*** Extracted records ***

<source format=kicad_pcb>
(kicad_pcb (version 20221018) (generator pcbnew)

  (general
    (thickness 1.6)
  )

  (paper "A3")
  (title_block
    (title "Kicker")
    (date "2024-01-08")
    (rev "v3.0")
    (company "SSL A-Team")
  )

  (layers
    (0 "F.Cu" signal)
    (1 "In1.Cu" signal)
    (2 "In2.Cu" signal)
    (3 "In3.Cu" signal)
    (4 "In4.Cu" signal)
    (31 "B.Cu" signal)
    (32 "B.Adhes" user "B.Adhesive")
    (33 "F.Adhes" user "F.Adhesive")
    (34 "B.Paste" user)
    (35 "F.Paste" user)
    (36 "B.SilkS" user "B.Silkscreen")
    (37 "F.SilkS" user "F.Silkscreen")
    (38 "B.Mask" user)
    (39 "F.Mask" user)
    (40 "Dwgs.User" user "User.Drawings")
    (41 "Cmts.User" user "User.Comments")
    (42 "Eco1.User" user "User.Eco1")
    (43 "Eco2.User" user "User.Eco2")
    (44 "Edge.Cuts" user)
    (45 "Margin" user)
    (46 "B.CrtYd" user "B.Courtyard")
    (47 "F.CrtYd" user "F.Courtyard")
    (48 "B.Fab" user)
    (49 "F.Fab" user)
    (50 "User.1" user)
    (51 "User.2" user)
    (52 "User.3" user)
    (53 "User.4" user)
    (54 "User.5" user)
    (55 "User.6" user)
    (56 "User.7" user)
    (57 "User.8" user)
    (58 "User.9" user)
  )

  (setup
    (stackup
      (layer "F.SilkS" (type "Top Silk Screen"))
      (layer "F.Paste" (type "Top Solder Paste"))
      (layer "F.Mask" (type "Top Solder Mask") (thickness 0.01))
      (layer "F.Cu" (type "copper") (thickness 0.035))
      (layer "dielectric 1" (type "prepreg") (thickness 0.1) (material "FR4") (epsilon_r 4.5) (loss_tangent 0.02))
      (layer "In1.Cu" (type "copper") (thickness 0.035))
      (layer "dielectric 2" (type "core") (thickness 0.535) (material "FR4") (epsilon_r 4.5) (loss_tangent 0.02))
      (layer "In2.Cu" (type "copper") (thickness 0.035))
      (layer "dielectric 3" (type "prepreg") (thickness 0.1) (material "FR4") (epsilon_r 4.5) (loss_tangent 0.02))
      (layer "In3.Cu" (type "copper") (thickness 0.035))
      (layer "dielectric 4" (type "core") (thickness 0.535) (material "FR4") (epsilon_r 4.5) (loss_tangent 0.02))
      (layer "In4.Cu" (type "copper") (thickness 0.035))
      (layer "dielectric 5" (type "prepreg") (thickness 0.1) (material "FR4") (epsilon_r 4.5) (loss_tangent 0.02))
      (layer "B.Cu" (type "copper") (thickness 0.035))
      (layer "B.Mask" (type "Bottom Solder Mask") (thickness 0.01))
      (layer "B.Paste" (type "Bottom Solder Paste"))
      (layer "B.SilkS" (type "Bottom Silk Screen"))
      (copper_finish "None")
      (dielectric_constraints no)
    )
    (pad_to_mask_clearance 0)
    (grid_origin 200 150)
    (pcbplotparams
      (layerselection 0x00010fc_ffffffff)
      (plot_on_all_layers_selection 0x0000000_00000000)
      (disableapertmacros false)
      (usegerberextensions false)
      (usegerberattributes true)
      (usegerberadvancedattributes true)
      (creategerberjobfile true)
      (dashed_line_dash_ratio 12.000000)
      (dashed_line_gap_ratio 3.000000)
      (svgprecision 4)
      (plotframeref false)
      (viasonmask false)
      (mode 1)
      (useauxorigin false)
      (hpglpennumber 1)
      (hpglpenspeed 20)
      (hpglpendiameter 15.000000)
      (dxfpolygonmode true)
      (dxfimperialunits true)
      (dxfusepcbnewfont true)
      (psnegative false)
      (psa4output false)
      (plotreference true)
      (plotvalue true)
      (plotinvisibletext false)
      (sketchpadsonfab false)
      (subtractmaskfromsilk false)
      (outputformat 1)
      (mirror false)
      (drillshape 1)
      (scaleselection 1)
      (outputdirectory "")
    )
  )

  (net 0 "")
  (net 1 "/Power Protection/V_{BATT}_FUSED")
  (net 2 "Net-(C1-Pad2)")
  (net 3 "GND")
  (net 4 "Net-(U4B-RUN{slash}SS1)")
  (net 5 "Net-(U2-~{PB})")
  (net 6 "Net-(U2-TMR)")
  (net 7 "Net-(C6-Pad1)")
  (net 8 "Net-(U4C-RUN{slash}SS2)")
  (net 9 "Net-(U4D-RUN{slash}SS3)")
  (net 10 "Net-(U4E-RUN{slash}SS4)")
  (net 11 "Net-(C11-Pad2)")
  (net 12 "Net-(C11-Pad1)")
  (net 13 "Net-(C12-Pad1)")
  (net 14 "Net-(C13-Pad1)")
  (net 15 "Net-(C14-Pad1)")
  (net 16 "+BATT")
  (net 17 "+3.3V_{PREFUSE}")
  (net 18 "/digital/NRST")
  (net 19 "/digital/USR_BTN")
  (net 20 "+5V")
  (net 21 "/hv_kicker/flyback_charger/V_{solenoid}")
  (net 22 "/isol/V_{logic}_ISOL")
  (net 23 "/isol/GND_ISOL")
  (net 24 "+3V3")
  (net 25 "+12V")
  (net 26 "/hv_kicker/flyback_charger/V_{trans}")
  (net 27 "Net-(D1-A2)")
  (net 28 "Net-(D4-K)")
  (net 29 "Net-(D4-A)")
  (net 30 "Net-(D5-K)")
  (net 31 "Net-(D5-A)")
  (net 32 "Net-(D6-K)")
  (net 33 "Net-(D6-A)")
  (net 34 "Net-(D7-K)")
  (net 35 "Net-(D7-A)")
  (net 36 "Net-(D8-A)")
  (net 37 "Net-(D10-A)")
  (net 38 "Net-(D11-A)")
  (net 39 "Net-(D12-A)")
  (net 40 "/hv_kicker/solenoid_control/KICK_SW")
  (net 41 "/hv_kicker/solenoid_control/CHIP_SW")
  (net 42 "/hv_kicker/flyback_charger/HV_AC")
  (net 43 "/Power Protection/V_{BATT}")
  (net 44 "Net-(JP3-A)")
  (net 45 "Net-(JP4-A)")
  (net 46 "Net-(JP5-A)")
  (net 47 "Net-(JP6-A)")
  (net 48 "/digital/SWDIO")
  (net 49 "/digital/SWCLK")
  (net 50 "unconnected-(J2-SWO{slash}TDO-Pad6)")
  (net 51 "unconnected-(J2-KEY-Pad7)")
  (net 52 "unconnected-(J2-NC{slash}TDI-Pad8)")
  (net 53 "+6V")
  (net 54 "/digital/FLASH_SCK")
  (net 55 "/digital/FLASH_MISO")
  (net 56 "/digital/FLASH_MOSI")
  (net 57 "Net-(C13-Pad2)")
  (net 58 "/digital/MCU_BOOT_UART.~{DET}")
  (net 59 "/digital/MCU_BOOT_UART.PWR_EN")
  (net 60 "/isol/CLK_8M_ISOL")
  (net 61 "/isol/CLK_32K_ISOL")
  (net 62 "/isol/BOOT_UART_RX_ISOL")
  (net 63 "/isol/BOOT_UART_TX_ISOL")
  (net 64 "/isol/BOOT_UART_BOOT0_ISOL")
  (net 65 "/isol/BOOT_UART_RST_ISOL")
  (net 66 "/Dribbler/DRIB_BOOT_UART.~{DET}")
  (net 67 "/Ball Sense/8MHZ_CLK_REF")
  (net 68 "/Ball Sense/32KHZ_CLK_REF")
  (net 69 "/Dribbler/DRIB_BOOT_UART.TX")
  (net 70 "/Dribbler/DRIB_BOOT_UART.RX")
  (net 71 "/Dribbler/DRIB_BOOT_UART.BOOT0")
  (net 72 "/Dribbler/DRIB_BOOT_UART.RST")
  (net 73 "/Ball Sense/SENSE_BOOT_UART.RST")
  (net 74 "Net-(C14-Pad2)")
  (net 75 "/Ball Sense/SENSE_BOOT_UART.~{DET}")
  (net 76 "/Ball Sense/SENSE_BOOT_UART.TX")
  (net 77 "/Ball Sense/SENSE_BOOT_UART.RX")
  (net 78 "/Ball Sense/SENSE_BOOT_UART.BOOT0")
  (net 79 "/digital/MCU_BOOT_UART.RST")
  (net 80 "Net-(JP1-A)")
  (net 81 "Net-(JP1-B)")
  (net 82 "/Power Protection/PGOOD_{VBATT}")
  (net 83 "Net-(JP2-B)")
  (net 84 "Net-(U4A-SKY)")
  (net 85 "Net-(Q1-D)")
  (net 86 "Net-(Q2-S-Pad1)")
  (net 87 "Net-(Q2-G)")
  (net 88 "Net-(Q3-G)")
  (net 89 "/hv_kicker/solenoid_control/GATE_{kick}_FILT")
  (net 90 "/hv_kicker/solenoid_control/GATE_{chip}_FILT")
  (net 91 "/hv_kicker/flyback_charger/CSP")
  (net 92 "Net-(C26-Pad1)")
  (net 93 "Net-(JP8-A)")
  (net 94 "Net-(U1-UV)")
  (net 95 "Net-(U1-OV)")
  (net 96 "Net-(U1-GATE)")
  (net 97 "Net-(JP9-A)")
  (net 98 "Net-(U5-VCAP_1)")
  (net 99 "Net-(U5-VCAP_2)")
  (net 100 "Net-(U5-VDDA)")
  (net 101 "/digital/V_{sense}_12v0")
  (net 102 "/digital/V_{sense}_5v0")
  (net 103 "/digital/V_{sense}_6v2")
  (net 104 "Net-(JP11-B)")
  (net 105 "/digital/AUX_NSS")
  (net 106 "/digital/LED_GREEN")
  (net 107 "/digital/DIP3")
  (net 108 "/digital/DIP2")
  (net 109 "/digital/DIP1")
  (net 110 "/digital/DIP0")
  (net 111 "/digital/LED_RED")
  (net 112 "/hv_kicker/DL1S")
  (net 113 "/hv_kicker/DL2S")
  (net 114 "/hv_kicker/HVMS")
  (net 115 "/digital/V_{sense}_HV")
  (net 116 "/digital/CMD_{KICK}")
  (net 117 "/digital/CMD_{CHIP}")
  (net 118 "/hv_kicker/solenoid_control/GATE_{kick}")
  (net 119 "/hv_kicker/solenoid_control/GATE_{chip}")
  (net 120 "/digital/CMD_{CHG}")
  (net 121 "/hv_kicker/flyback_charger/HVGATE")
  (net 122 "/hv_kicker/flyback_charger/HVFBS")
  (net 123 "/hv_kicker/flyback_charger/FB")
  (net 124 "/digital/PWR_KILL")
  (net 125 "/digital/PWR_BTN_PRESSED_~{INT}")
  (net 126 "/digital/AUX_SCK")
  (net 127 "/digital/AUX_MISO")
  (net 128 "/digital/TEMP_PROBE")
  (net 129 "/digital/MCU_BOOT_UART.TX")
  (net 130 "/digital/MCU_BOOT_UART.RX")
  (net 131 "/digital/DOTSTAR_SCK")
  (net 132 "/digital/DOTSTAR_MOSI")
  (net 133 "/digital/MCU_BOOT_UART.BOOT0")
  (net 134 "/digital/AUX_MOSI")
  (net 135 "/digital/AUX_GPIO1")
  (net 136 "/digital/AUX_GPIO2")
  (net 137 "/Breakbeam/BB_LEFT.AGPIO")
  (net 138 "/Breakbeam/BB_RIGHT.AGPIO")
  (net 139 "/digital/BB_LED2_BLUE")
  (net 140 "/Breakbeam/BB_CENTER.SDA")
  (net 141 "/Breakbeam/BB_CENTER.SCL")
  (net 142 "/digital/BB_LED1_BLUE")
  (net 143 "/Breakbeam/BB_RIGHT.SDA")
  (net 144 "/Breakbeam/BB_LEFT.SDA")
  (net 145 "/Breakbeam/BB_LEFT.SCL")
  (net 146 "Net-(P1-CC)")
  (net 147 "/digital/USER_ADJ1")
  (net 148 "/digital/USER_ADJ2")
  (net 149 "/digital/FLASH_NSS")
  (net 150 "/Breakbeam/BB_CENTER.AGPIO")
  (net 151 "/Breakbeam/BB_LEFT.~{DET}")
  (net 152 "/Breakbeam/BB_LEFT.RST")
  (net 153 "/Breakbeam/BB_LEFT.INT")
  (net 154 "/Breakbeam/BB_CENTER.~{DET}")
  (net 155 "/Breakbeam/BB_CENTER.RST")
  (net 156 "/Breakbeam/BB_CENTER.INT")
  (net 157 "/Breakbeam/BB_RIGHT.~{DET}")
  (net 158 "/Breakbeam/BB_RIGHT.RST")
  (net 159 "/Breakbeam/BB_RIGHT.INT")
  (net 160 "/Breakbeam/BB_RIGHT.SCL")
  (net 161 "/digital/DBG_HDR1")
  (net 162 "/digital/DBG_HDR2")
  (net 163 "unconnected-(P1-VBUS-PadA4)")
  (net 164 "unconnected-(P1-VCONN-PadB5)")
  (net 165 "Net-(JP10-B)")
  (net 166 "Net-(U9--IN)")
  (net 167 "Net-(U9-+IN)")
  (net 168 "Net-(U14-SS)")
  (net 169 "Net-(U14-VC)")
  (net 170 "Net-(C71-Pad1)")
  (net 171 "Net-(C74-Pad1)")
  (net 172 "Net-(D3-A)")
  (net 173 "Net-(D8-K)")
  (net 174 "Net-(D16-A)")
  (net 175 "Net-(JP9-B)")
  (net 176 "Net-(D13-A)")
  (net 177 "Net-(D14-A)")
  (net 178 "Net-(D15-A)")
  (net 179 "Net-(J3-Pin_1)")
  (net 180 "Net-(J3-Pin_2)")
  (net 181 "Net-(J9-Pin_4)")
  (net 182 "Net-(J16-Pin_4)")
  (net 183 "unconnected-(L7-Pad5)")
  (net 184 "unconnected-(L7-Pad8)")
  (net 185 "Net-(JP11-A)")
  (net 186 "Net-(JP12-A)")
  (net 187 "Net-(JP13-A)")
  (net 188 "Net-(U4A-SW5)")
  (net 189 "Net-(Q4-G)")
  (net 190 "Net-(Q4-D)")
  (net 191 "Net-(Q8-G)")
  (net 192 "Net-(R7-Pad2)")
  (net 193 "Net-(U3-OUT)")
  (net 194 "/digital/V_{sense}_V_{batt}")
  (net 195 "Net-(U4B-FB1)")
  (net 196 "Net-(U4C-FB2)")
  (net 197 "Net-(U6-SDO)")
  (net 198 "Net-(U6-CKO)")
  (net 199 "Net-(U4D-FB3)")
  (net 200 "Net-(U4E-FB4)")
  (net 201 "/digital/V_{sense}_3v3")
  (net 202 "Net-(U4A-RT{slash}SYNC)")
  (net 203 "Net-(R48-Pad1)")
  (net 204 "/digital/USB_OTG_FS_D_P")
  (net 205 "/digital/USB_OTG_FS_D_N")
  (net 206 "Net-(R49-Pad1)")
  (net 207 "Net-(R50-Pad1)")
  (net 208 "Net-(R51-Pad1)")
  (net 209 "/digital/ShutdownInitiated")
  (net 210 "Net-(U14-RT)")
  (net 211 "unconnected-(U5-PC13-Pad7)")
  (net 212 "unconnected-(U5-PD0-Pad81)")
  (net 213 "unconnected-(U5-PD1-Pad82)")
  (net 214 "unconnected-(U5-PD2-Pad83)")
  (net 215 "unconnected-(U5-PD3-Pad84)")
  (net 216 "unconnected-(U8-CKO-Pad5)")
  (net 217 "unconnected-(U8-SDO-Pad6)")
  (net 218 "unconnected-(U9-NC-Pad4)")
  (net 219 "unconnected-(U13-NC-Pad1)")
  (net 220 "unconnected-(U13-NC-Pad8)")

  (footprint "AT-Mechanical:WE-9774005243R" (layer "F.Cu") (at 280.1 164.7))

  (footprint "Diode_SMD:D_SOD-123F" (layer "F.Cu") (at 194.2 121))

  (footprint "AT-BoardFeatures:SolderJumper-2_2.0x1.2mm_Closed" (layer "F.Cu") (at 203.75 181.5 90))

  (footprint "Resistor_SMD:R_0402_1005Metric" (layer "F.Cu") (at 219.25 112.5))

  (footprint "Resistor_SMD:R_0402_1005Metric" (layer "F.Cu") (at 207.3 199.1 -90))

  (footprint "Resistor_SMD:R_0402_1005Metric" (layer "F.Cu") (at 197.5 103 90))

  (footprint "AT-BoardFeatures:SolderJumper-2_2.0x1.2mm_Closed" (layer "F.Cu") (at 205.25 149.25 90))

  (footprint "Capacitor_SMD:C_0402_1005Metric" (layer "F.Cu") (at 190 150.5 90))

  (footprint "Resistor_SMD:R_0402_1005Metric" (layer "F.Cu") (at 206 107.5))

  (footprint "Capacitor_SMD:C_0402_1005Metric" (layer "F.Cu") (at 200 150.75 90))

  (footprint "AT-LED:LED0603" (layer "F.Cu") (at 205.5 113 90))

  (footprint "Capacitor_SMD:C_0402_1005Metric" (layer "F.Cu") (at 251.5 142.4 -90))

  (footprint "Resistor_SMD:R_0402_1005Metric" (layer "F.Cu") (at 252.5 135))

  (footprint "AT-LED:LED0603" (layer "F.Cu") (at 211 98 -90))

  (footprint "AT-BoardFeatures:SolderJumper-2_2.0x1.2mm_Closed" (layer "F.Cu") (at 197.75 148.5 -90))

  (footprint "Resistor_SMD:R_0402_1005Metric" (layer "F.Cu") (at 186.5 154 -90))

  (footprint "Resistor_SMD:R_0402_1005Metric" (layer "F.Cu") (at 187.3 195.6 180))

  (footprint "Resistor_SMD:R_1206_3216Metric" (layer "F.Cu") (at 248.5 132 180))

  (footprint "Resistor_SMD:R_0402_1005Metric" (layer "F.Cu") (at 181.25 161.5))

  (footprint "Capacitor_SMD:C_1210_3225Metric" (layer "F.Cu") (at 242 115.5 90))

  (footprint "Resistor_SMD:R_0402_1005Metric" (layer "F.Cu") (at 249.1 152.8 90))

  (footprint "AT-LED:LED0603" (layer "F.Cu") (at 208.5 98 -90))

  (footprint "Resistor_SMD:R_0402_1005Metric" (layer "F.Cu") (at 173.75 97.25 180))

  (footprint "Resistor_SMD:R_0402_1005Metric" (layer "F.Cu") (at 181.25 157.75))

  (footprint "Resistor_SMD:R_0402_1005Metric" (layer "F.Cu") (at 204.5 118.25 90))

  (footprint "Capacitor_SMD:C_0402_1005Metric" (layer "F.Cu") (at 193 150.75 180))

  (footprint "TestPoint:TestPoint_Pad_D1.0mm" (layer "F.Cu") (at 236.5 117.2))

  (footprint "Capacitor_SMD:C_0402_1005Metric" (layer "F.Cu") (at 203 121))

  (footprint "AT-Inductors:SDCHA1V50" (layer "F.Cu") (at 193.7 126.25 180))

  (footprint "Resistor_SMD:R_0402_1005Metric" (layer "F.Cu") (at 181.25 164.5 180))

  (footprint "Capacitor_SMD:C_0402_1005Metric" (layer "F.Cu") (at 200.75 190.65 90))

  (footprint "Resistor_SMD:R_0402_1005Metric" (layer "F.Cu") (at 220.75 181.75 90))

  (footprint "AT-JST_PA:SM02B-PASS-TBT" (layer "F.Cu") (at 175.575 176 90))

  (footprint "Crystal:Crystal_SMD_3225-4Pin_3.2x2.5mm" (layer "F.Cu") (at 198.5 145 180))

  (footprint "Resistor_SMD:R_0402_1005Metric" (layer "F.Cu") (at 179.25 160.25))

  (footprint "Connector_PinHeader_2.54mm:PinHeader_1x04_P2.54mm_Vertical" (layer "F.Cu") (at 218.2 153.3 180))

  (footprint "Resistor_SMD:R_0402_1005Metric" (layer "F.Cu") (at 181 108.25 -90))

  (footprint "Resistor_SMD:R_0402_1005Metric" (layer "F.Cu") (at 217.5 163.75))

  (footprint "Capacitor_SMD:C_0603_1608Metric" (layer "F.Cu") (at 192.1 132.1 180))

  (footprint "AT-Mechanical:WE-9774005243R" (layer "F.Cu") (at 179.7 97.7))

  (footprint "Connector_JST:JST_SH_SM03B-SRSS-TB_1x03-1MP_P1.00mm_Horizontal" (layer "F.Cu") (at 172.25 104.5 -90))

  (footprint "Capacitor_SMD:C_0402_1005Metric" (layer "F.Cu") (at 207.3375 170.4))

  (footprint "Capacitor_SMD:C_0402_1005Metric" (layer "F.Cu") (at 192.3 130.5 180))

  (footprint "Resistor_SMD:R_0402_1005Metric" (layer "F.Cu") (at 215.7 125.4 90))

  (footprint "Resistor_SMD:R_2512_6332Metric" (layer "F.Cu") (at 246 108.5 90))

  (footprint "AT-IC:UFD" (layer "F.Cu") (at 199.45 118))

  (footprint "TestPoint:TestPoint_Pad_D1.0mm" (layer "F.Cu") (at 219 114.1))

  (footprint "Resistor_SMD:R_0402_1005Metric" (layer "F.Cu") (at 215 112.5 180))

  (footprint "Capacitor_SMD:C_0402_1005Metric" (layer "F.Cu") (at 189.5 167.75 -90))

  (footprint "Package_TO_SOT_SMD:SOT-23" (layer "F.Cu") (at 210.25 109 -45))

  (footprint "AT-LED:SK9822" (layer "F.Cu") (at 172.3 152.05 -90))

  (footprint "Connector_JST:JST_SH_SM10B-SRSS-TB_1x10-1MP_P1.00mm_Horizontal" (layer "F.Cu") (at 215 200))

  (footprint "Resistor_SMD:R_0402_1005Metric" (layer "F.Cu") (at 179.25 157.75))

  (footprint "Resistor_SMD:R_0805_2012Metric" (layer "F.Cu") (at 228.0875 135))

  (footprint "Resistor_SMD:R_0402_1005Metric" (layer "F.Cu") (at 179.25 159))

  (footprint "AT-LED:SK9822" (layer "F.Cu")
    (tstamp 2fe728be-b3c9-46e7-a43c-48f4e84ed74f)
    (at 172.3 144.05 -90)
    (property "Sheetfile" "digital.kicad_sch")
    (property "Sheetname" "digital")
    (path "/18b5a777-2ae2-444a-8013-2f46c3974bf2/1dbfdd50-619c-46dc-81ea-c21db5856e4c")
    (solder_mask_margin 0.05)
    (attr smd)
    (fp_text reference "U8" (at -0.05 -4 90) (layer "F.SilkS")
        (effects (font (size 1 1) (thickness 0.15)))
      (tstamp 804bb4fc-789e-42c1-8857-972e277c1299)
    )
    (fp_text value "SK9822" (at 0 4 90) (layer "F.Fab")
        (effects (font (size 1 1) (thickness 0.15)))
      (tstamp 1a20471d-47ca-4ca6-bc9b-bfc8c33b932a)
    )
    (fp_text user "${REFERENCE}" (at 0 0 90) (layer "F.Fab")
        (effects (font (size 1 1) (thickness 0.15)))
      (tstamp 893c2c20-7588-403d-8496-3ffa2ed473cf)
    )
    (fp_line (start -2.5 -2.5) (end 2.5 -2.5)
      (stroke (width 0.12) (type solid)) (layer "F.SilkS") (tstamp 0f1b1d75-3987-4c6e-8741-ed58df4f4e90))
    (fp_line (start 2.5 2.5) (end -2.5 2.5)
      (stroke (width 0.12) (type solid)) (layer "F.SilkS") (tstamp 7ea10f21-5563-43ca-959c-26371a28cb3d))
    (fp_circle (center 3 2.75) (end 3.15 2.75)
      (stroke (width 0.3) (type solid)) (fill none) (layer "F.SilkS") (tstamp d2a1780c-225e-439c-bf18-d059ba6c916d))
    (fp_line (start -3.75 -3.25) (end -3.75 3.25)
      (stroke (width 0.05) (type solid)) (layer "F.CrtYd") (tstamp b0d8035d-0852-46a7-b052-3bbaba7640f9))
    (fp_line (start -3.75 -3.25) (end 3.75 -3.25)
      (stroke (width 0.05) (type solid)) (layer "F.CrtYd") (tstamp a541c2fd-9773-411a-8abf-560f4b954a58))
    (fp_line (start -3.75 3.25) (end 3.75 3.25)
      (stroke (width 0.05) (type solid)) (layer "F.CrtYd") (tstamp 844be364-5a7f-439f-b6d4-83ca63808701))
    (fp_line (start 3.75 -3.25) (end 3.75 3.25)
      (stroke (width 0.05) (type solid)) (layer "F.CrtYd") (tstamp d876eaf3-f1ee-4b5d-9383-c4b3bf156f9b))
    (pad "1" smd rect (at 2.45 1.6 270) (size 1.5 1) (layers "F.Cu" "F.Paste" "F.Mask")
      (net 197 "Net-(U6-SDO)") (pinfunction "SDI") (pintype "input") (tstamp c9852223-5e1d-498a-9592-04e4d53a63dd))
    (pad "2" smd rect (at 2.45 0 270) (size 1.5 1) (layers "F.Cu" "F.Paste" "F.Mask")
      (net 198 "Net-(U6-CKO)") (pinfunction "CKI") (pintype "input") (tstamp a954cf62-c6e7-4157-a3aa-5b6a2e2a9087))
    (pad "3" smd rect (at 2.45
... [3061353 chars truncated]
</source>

*** End of Extracted records ***
*** Extracted records ***

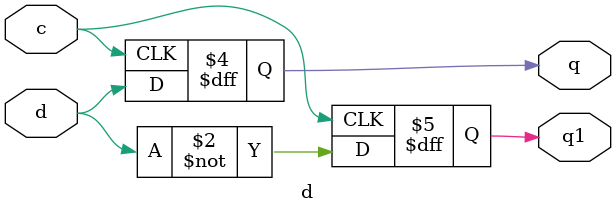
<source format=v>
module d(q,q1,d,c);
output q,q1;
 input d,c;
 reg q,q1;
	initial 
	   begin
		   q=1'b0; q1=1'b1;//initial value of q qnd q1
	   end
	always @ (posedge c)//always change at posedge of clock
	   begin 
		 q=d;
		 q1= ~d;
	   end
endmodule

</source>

*** End of Extracted records ***

Exercise aim: Using only the entries above, output the line with "(fp_line (start -3.75 -3.25) (end 3.75", the line with "(at 2.45 1.6", and all lines between them, exactly as they stand.

Solution:
    (fp_line (start -3.75 -3.25) (end 3.75 -3.25)
      (stroke (width 0.05) (type solid)) (layer "F.CrtYd") (tstamp a541c2fd-9773-411a-8abf-560f4b954a58))
    (fp_line (start -3.75 3.25) (end 3.75 3.25)
      (stroke (width 0.05) (type solid)) (layer "F.CrtYd") (tstamp 844be364-5a7f-439f-b6d4-83ca63808701))
    (fp_line (start 3.75 -3.25) (end 3.75 3.25)
      (stroke (width 0.05) (type solid)) (layer "F.CrtYd") (tstamp d876eaf3-f1ee-4b5d-9383-c4b3bf156f9b))
    (pad "1" smd rect (at 2.45 1.6 270) (size 1.5 1) (layers "F.Cu" "F.Paste" "F.Mask")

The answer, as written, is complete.